Brown and his wife, Wendy, are plaintiffs in a federal lawsuit brought last year by families affected by a spike in cancer cases among young people. On Monday, U.S. District Court Judge James Carr dismissed much of the lawsuit, but left intact key provisions contending Whirlpool polluted the air and soil and the pollution contributed to sickening children who developed cancer.
The Browns’ daughter, Alexa, 11, died of cancer in 2009. Brown is the Sandusky County administrator and has often served as a kind of informal spokesman for families caught up in the cancer cluster.
He said he’s pleased the ruling apparently clears the way for the lawsuit to proceed, allowing attorneys who represent the families to question Whirlpool officials and obtain Whirlpool documents.
“I have to say that with the caveat that this is a very small step in a very long and arduous journey,” Brown said.
Indeed, the court case is likely to take quite a long time to resolve, said Chuck Boyk, a Toledo attorney who is one of the attorneys representing Brown and other plaintiffs in the case.
Boyk said Tuesday that if the case proceeds along normal lines, Carr will schedule a pretrial conference soon and ask attorneys how they want to proceed.
It’s likely deadlines will be set for attorneys who brought the lawsuit to request documents and to schedule depositions, testimony under oath that would be taken from Whirlpool officials in lawyers’ offices or other locations.
“The families would like the opportunity to question the people with knowledge under oath and to review the documents” Boyk said.
It’s impossible to know what documents will become available, Boyk said.
“There could be hundreds of thousands of pages of documents we need to look at.
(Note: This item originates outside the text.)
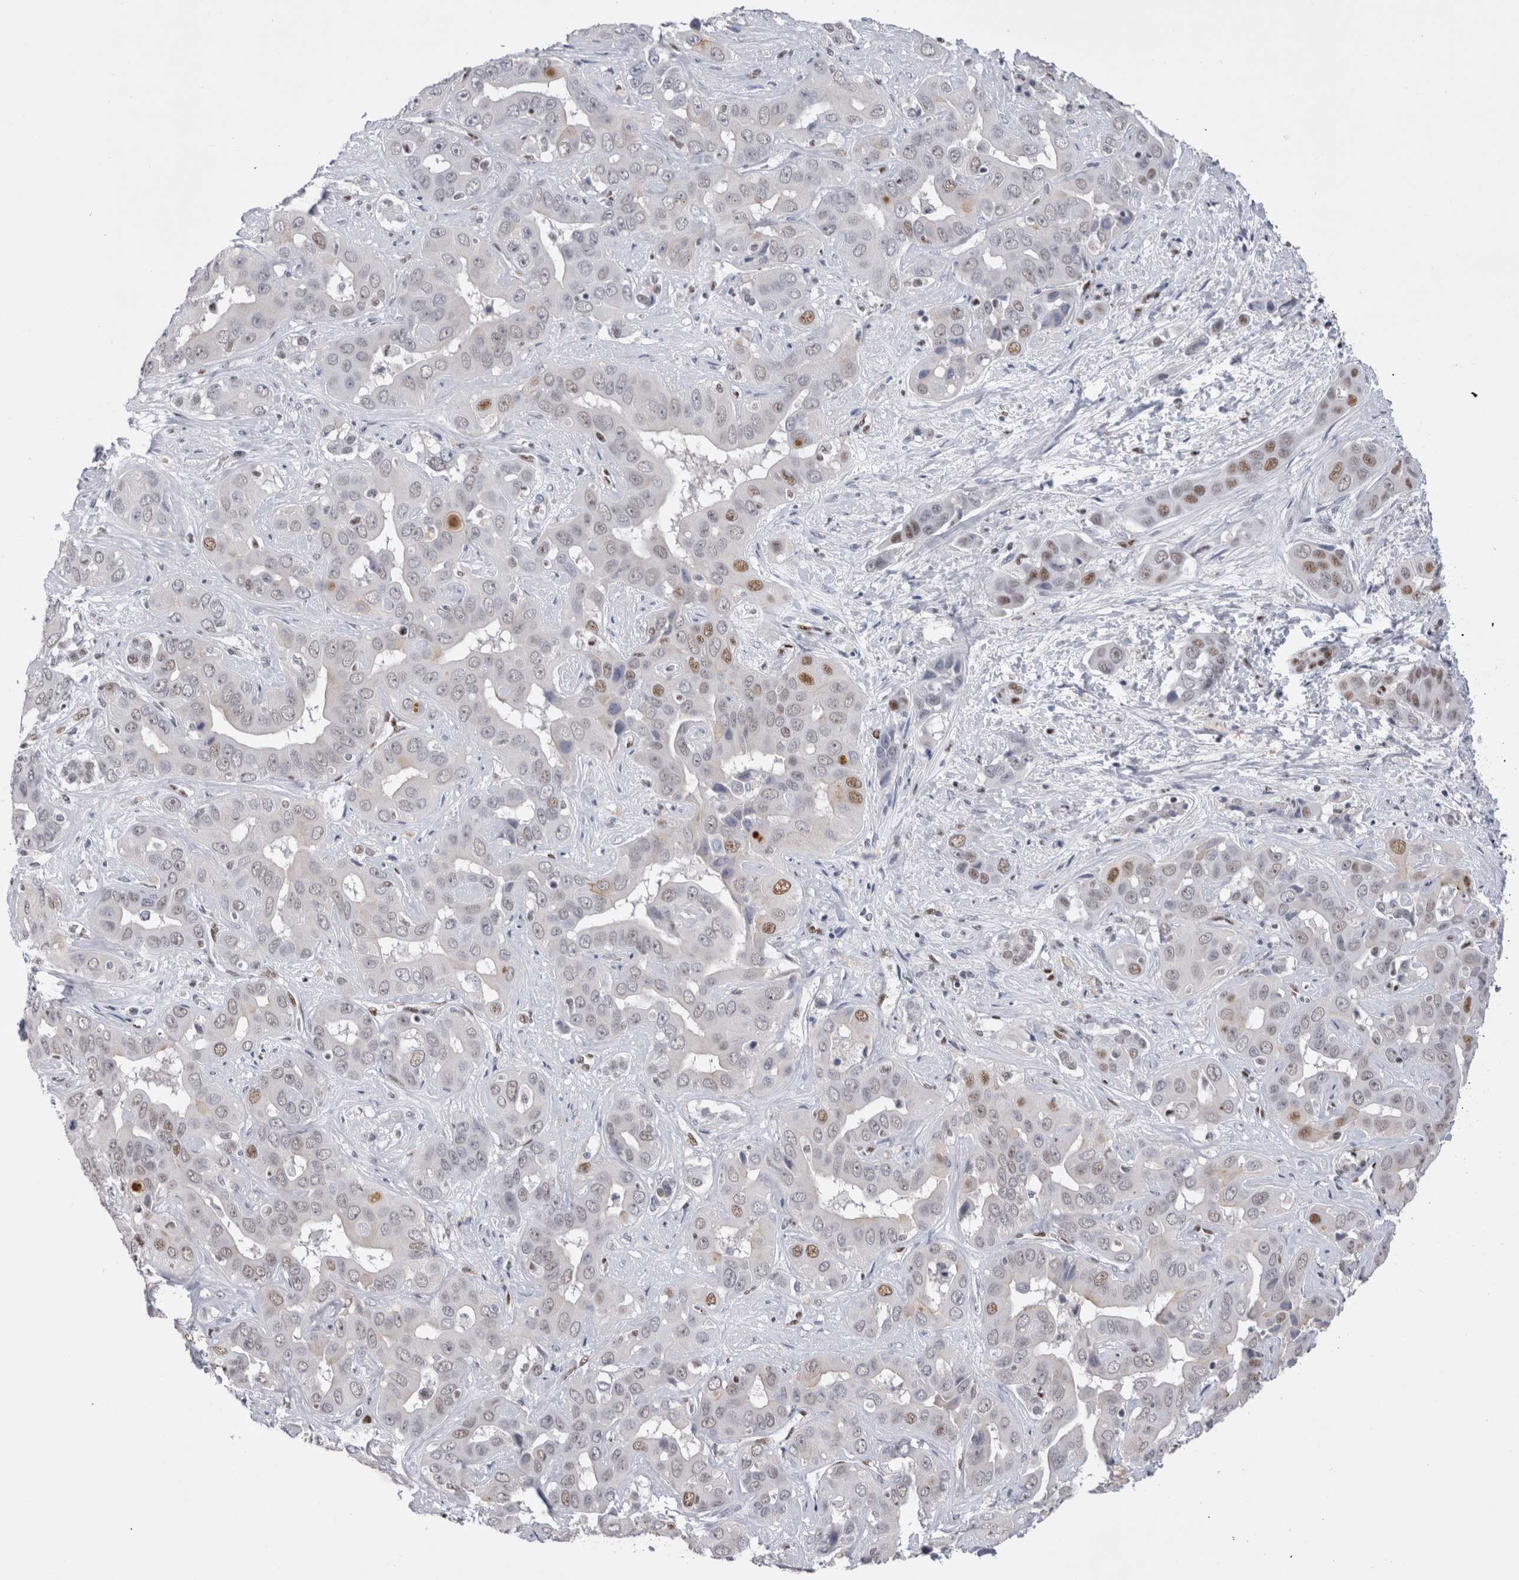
{"staining": {"intensity": "moderate", "quantity": "<25%", "location": "nuclear"}, "tissue": "liver cancer", "cell_type": "Tumor cells", "image_type": "cancer", "snomed": [{"axis": "morphology", "description": "Cholangiocarcinoma"}, {"axis": "topography", "description": "Liver"}], "caption": "Liver cancer (cholangiocarcinoma) stained with immunohistochemistry (IHC) demonstrates moderate nuclear positivity in approximately <25% of tumor cells. (DAB (3,3'-diaminobenzidine) = brown stain, brightfield microscopy at high magnification).", "gene": "RBM6", "patient": {"sex": "female", "age": 52}}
Until we ask for it, we don’t know what they are going to produce. Are they going to have a warehouse full of documents, or are they going to tell us that nothing exists?” Boyk said.
Whirlpool’s spokesman, Kristine Vernier, did not respond to a request to make a Whirlpool official available for this story.
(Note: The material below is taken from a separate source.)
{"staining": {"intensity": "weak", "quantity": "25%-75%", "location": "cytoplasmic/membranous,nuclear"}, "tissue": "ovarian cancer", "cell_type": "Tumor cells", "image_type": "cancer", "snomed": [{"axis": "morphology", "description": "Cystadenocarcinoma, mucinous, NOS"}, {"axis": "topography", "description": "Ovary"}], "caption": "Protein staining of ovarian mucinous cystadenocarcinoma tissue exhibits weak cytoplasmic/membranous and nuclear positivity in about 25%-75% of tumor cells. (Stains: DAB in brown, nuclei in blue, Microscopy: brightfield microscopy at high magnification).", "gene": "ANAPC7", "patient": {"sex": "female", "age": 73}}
Monday night, however, Vernier issued a statement noting the judge dismissed most of the suit. She vowed the company would vigorously fight what remains.
Vernier said there’s no evidence linking Whirlpool’s Clyde operations with the local cancer cases.
“On behalf of our 3,000 employees in the Clyde area, Whirlpool will continue to vigorously defend against these baseless claims by the plaintiff attorneys” she said.